### Kutipan Teks
* * * * *

Powered By Blogger

Kamis, 15 Juni 2023

CINTA ORANG TUA, CINTA ANAK


CINTA ORANG TUA, CINTA ANAK

Oleh:

Agung Nugroho Catur Saputro

 

 


Dari Abu Hurairah r.a. berkata, Rasulullah Saw. bersabda: ”Apabila anak keturunan Adam itu meninggal, maka terputuslah semua amalnya, kecuali (amal) dari tiga ini: sedekah jariyah, ilmu pengetahuan yang dimanfaatkan, dan anak sholeh yang mendoakan orang tuanya.” (HR Muslim). Hadis ini banyak dipergunakan sebagai dasar pemikiran pentingnya setiap orang memiliki investasi amal yang pahalanya terus mengalir berkesinambungan kepadanya walaupun ia telah meninggal dunia nanti.

 

Berkaitan dengan amalan yang pahalanya mengalir terus-menerus tersebut, kita patut bersyukur karena ternyata Rasulullah Saw. memberikan petunjuk bahwa cara memiliki amalan yang pahalanya berkesinambungan tersebut ternyata tidak hanya satu jalan, bahkan malah ada tiga jalan. Ketiga jalan amal berkesinambungan tersebut bagus kalau bisa diamalkan semunya, tetapi jika tidak mampu minimal kita punya satu amalan dari ketiga amalan tersebut.

 

Ketiga amalan yang bersifat kesinambungan pahalanya tersebut, yaitu sedekah jariyah, ilmu pengetahuan yang dimanfaatkan, dan anak shaleh yang mendoakan kedua orangnya. Tidak semua orang mampu memiliki tiga amal berkesinambungan tersebut sekaligus karena mungkin ada faktor lain yang menyebabkan tidak memungkinannya memiliki tiga jenis amalan tersebut. Oleh karena itu, kita harus pintar-pintar membuat strategi agar bagaimana kita bisa memiliki ketiga amal berkesinambungan tersebut.  

 

Amalan pertama yaitu sedekah jariyah merupakan jenis amalan yang dapat dikendalikan oleh setiap orang. Selama ia memiliki harta, keinginan dan berniat memberikan sedekah jariyah, maka pastilah ia dapat melakukannya. Sedekah jariyah ini maknanya luas sekali, tidak terpaku hanya pada sedekah untuk pembangunan bangunan fisik. Kata kunci untuk sedekah jariyah adalah sedekah tersebut dapat terus bermanfaat bagi orang lain walaupun orang yang bersedekah telah meninggal dunia.

 

Amalan kedua yaitu ilmu pengetahuan yang dimanfaatkan, juga termasuk amalan yang dapat dikendalikan orang yang bersangkutan. Selama seseorang itu memiliki ilmu pengetahuan, keinginan dan kemampuan untuk mengajarkan/menyampaikan kepada orang lain, maka pastilah amalan jenis kedua ini juga mudah diraih. Tetapi untuk dapat kesempatan melakukan amalan kedua ini, seseorang harus berusaha dengan serius untuk belajar dan menuntut ilmu. Hanya orang-orang yang berilmu pengetahuan yang bermanfaat saya yang punya peluang untuk melakukan amalan kedua. Amalan kedua ini merupakan salah satu keberkahan bagi orang yang berilmu.

* * * * *

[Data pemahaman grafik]
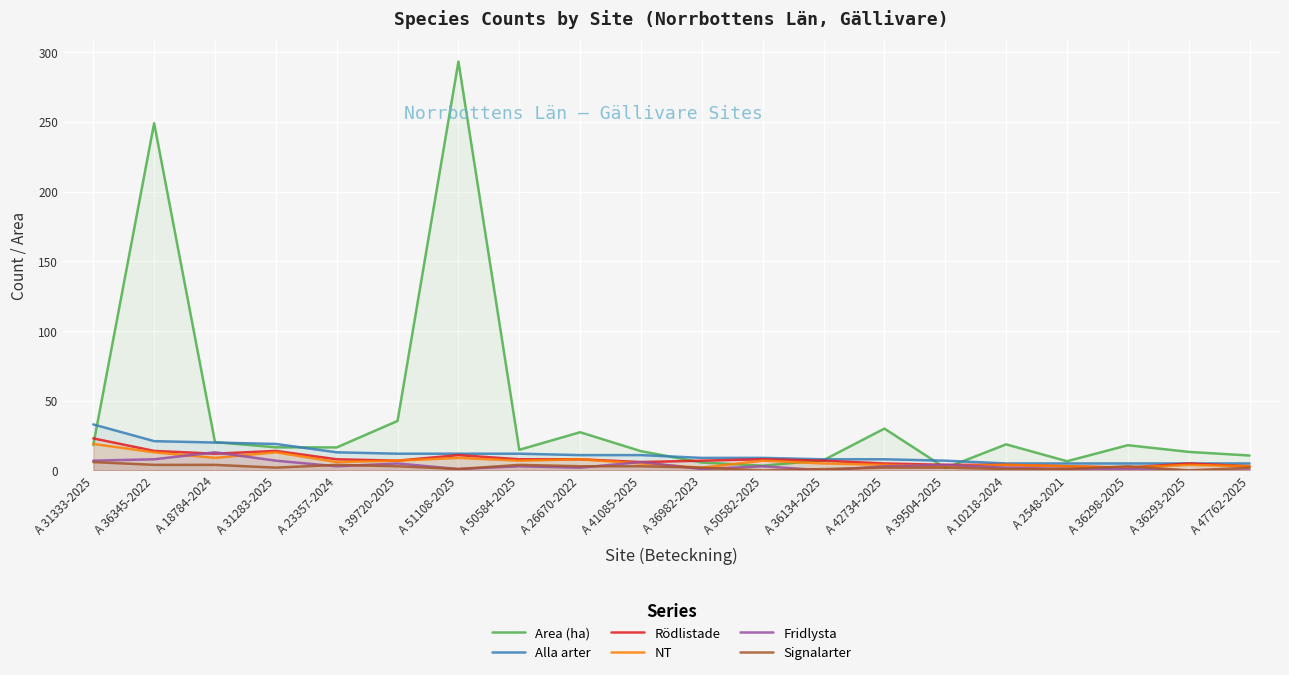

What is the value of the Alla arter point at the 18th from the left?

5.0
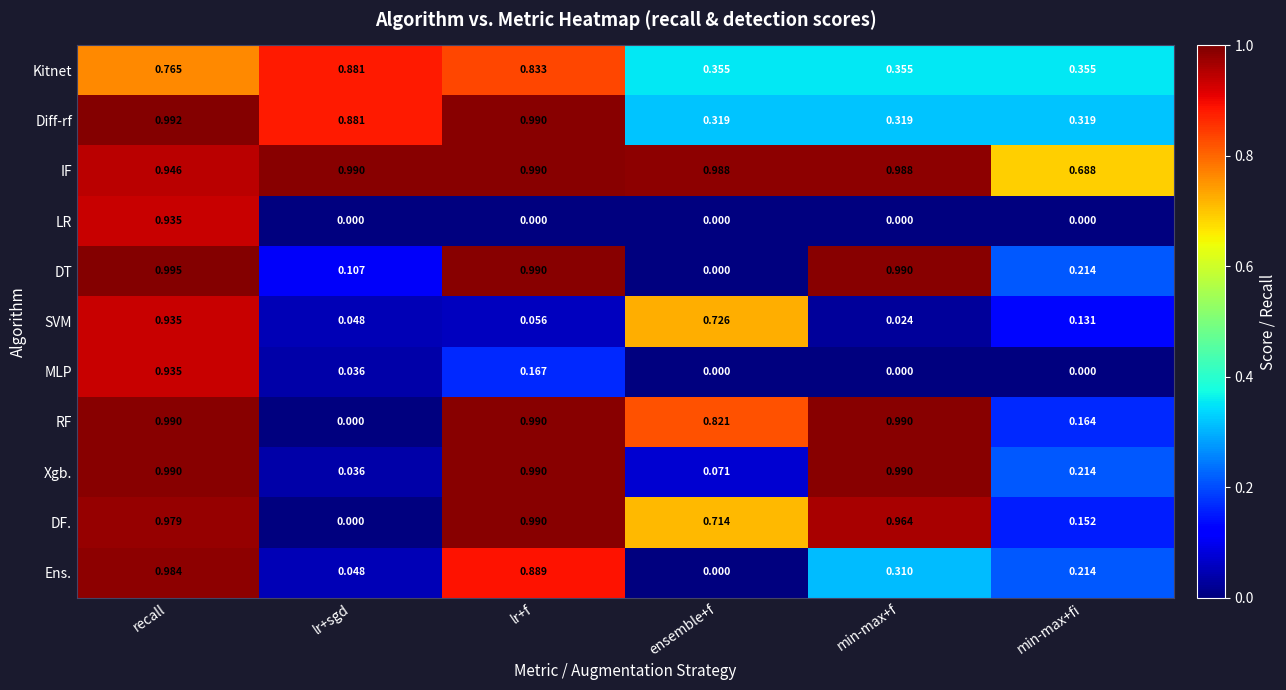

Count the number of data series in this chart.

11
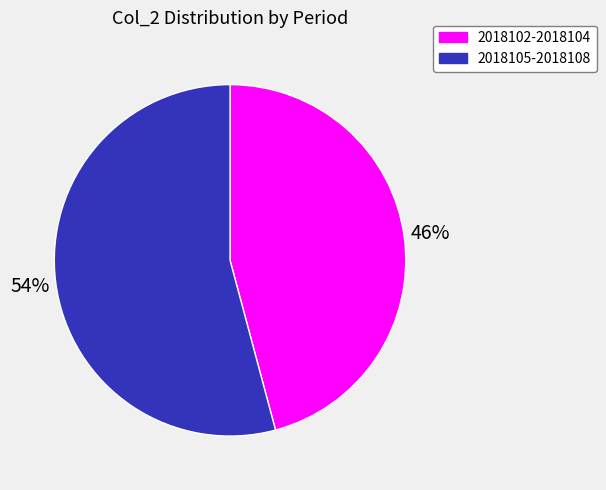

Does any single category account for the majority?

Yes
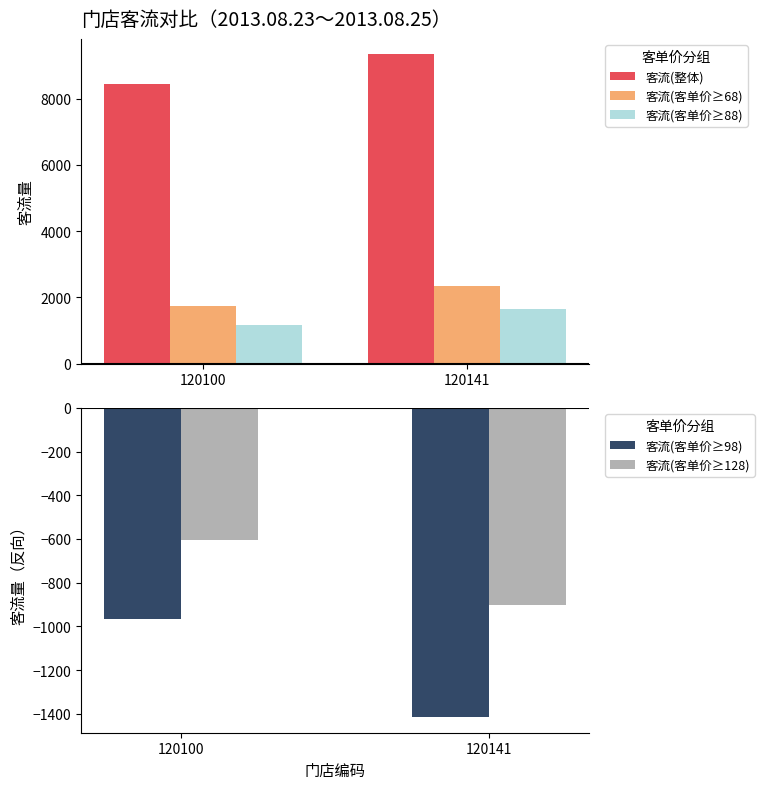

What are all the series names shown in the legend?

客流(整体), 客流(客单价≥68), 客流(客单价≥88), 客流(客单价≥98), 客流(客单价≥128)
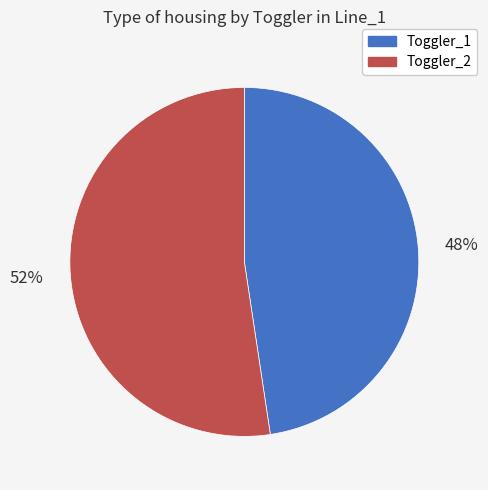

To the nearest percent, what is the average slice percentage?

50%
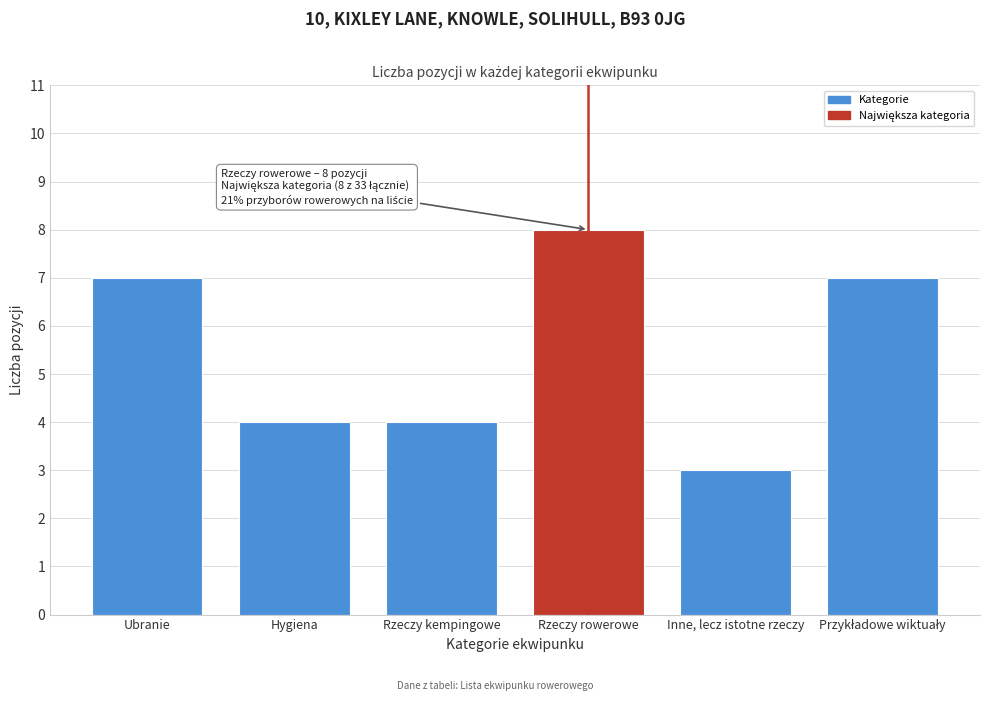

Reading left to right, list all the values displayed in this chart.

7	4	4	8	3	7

* * * * *

### Perintah Tugas
Tuliskan kembali dengan persis bagian teks tentang amal yang pahalanya terus mengalir, mulai dari "Dari Abu Hurairah" sampai dengan "meninggal dunia nanti.".

### Jawaban Latihan
Dari Abu Hurairah r.a. berkata, Rasulullah Saw. bersabda: ”Apabila anak keturunan Adam itu meninggal, maka terputuslah semua amalnya, kecuali (amal) dari tiga ini: sedekah jariyah, ilmu pengetahuan yang dimanfaatkan, dan anak sholeh yang mendoakan orang tuanya.” (HR Muslim). Hadis ini banyak dipergunakan sebagai dasar pemikiran pentingnya setiap orang memiliki investasi amal yang pahalanya terus mengalir berkesinambungan kepadanya walaupun ia telah meninggal dunia nanti.